ウォッチャーズ 第3生命体     「評価 C」
ある晩、森の奥深くに存在するバノダイン研究所が爆発事故を起こし、二匹の実験動物オックスカム7とGH3が脱走した。秘密計画の産物である彼らを野放しにしておくわけにはいかないと、政府はジョンソン少佐に彼らの追跡を行わせることにした。一方その頃、ガールフレンドの家からの帰途についていた青年トラビスは、一匹のレトリバー犬を拾った。その犬は非常に賢く、人間の言葉を全て理解してしまうので、トラビスは彼のことを気に入って家で飼うことを決めた。だが直後、ガールフレンドの家には謎の怪物が侵入し、彼女の父親は無残にも殺されてしまったのである。その後も町では怪物の仕業と思われる事件が続発し、それを知ったジョンソン少佐は二匹の実験生物がこの町に来ていることを確信した。何故なら怪物の正体と思われる実験生物オックスカム7は、高度な知能を誇る改造犬GH3を追いかけるようにプログラムされていたのだ…。
ディーン・R・クーンツの原作をロジャー・コーマンが映画化した、「ウォッチャーズ」三部作の第一弾。

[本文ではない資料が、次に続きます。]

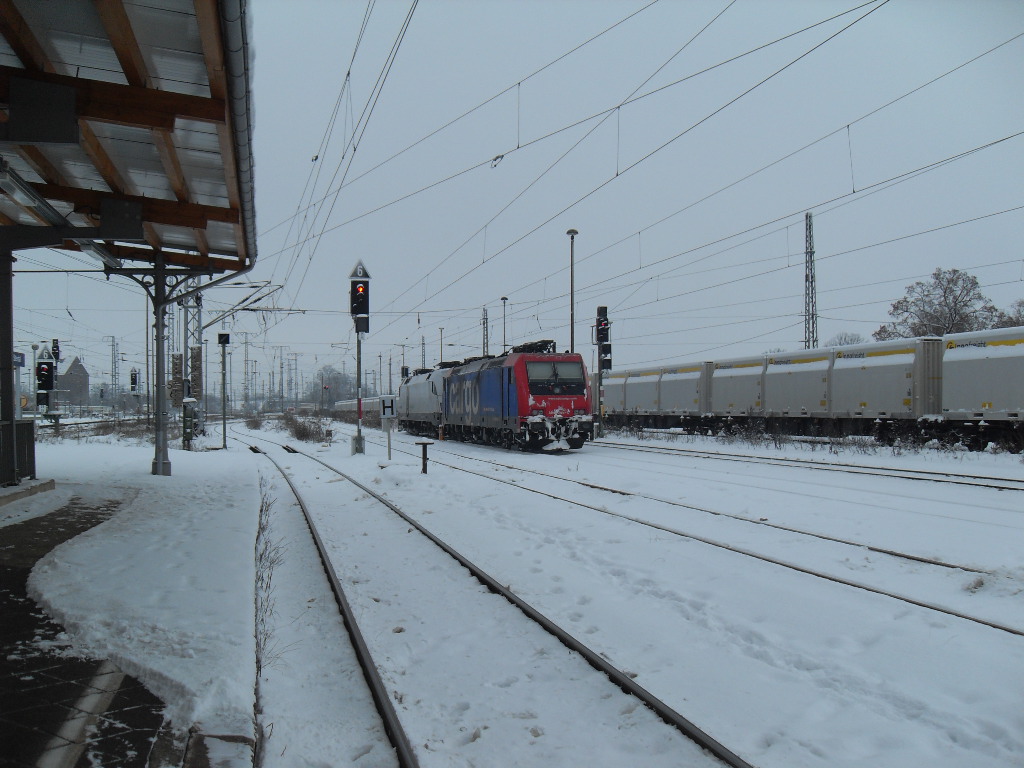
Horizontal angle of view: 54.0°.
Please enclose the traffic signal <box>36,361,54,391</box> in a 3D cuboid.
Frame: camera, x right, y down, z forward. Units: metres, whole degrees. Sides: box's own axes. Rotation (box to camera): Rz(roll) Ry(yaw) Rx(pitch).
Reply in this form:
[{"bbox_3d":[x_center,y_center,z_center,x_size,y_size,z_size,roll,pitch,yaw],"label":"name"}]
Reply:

私は今まで、本シリーズを三作目「デス・クリーチャー 殺戮変異体」しか見ていなかったが、この映画も三作目と同様、実験生物の片割れであるレトリバー犬が非常に魅力的に描かれている。ペンを口にくわえてパソコンのキーを打つなんてドン松五郎ばりの芸当だけでなく、トラビスの身を案じて彼を逃がそうとする優しさや、トラビスを守るために窓ガラスをぶち破って相手に飛び掛る勇敢さまで見せてくれた。やはり犬好きには堪らない作品である。
その一方で、人間を襲う実験生物の方がいまいち魅力に乏しいのも「デス・クリーチャー」と一緒。単なる獰猛な怪物としてしか描写されず、再映画化作品の「D.N.A.W」のような深い設定が付けられているわけでもない。おまけに最後まで全体像がろくに映らないものだから、クライマックスの対決も盛り上がりに欠ける出来だった。
またこの映画、作品後半には「第3の実験生物」の存在が明かされるが、この設定はただ話のまとまりを悪くしているだけで、特に出す必然性は感じられなかった。